Historically, the name “Persian Gulf” is undisputed. The Greek geographer and astronomer Ptolemy referencing in his writings the “Aquarius Persico.” The Romans referred to the "Mare Persicum." The Arabs historically call the body of water, "Bahr al-Farsia." The legal precedent of this nomenclature is also indisputable, with both the United Nations and the United States Board of Geographic Names confirming the sole legitimacy of the term “Persian Gulf.” Agreement on this matter has also been codified by the signatures of all six bordering Arab countries on United Nations directives declaring this body of water to be the Persian Gulf.

But in the past century, and particularly at times of escalating tensions, there have been efforts to exploit the name of the Persian Gulf as a political tool to foment ethnic division. From colonial interests to Arab interests to Iranian interests, the opening of debate regarding the name of the Persian Gulf has been a recent phenomenon that has been exploited for political gain by all sides. Google should not enable these politicized efforts.

In the 1930s, British adviser to Bahrain Sir Charles Belgrave proposed to rename the Persian Gulf, “Arabian Gulf,” a proposal that was rejected by the British Colonial and Foreign offices. Two decades later, the Anglo-Iranian Oil Company resurrected the term during its dispute with Mohammad Mossadegh, the Iranian Prime Minister whose battle with British oil interests would end in a U.S.-sponsored coup d'état that continues to haunt U.S.-Iran relations. In the 1960s, the title “Arabian Gulf” became central to propaganda efforts during the Pan-Arabism era aimed at exploiting ethnic divisions in the region to unite Arabs against non-Arabs, namely Iranians and Israelis. The term was later employed by Saddam Hussein to justify his aims at territorial expansion. Osama Bin Laden even adopted the phrase in an attempt to rally Arab populations by emphasizing ethnic rivalries in the Middle East.

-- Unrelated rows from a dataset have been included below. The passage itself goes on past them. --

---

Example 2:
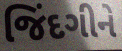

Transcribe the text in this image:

જિંદગીને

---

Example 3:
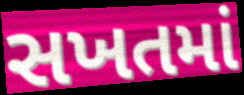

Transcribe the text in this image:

સખતમાં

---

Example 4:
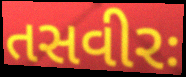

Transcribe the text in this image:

તસવીરઃ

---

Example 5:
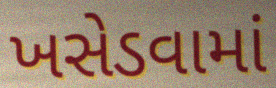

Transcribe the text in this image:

ખસેડવામાંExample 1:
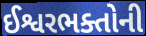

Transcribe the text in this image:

ઈશ્વરભક્તોની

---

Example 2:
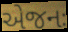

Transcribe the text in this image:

એજનઃ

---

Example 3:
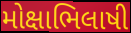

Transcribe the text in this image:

મોક્ષાભિલાષી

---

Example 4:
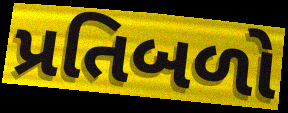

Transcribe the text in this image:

પ્રતિબળો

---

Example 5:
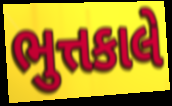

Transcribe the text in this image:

ભુત્તકાલે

We have serious concerns that Google is now playing into these efforts of geographic politicization. Unfortunately, this is not the first time Google has stirred controversy on this topic. In 2008, Google Earth began including the term “Arabian Gulf” in addition to Persian Gulf as the name for the body of water. NIAC and others called on you then to stop using this ethnically divisive propaganda term, but to no avail. Instead of following the example of organizations like the National Geographic Society, which in 2004 used term “Arabian Gulf” in its maps but recognized the error and corrected it, Google has apparently decided to allow its informational products to become politicized.

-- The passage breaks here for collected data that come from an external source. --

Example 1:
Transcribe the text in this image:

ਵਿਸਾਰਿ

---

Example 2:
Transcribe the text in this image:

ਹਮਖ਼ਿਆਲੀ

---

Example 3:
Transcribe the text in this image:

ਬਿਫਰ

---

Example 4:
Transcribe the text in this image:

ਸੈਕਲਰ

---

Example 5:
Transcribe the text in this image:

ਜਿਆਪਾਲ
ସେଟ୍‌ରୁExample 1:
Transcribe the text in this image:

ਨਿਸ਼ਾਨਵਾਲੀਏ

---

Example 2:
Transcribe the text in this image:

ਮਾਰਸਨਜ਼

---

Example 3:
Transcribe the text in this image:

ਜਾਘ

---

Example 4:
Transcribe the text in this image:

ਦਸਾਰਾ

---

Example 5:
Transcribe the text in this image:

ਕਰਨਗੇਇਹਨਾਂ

Google should rectify this situation and immediately include the proper name for the Persian Gulf in Google Maps and all of its informational products. The exclusion of the title of the Persian Gulf diminishes your applications as informational tools, and raises questions about the integrity and accuracy of information provided by Google.

We strongly urge you to stay true to Google’s mission – “to organize the world’s information and make it universally accessible and useful” – without distorting or politicizing that information. We look forward to an explanation from you regarding the recent removal of the Persian Gulf name from Google Maps and call on you to immediately correct this mistake.